Assignment: If a line below contains the string "Order", return that line.

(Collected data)
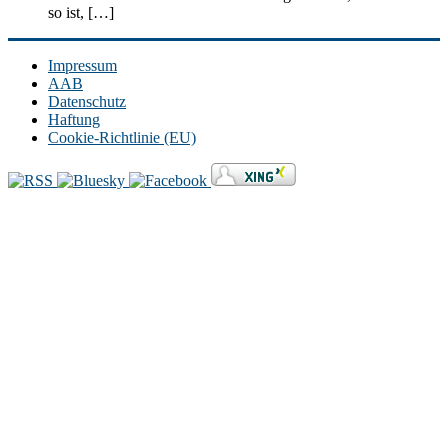
so ist, […]
Impressum
AAB
Datenschutz
Haftung
Cookie-Richtlinie (EU)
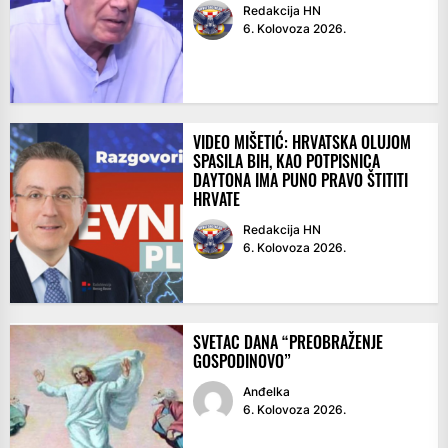
Redakcija HN
6. Kolovoza 2026.
VIDEO MIŠETIĆ: HRVATSKA OLUJOM
SPASILA BIH, KAO POTPISNICA
DAYTONA IMA PUNO PRAVO ŠTITITI
HRVATE
Redakcija HN
6. Kolovoza 2026.
SVETAC DANA “PREOBRAŽENJE
GOSPODINOVO”
Anđelka
6. Kolovoza 2026.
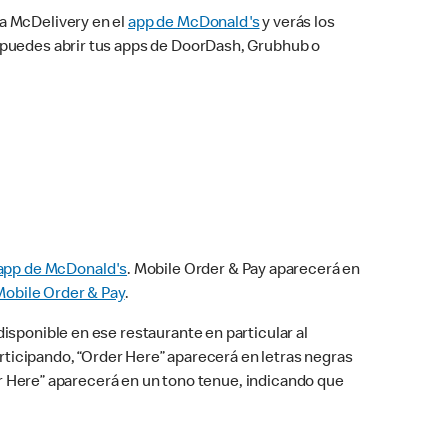
na McDelivery en el
app de McDonald's
y verás los
n puedes abrir tus apps de DoorDash, Grubhub o
app de McDonald's
. Mobile Order & Pay aparecerá en
Mobile Order & Pay
.
isponible en ese restaurante en particular al
articipando, “Order Here” aparecerá en letras negras
der Here” aparecerá en un tono tenue, indicando que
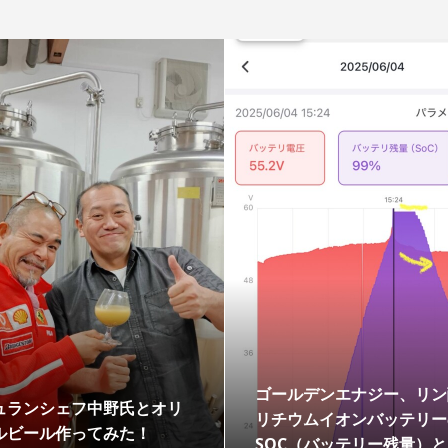
ゴールデンエナジー、リン
ュランシェフ中野氏とオリ
リチウムイオンバッテリー
ルビール作ってみた！
SOC（バッテリー残量）と電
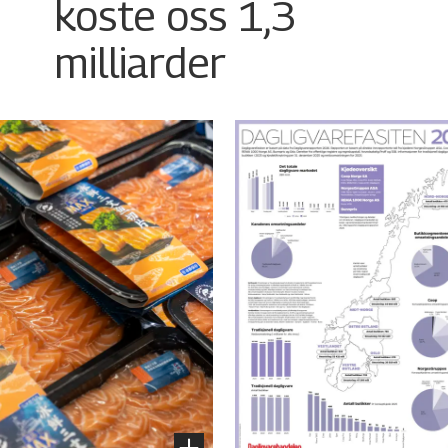
koste oss 1,3
milliarder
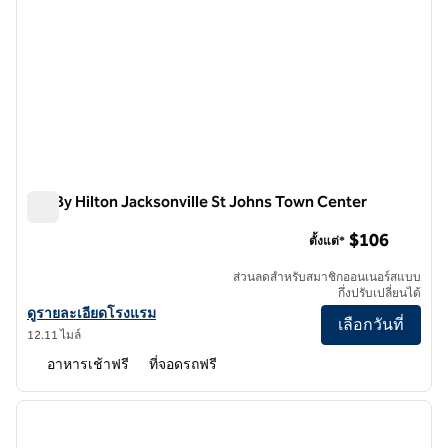
Tru By Hilton Jacksonville St Johns Town Center
Tru By Hilton Jacksonville St Johns Town Center
$106
ตั้งแต่*
ส่วนลดสําหรับสมาชิกออนเนอร์สแบบ
กึ่งปรับเปลี่ยนได้
ดูรายละเอียดโรงแรม Tru By Hilton Jacksonville St Johns Town Cente
ดูรายละเอียดโรงแรม
เลือกวันที่
12.11 ไมล์
อาหารเช้าฟรี
ที่จอดรถฟรี
1
/
12
ภาพก่อนหน้า
ภาพถั
1 จาก 12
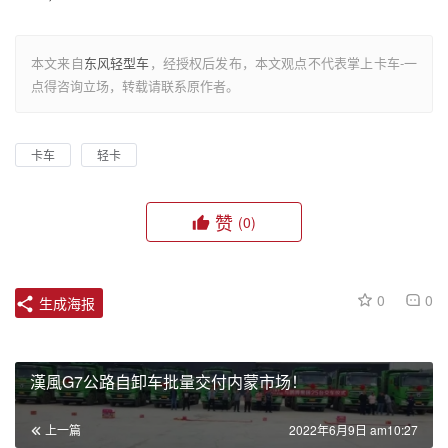
本文来自
东风轻型车
，经授权后发布，本文观点不代表掌上卡车-一
点得咨询立场，转载请联系原作者。
卡车
轻卡
赞
(0)
0
0
生成海报
漢風G7公路自卸车批量交付内蒙市场！
上一篇
2022年6月9日 am10:27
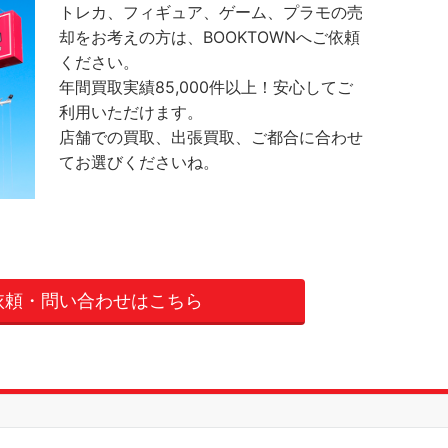
トレカ、フィギュア、ゲーム、プラモの売
却をお考えの方は、BOOKTOWNへご依頼
ください。
年間買取実績85,000件以上！安心してご
利用いただけます。
店舗での買取、出張買取、ご都合に合わせ
てお選びくださいね。
依頼・問い合わせはこちら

Worked solution:
. Mobile Order & Pay aparecerá en
Mobile Order & Pay
articipando, “Order Here” aparecerá en letras negras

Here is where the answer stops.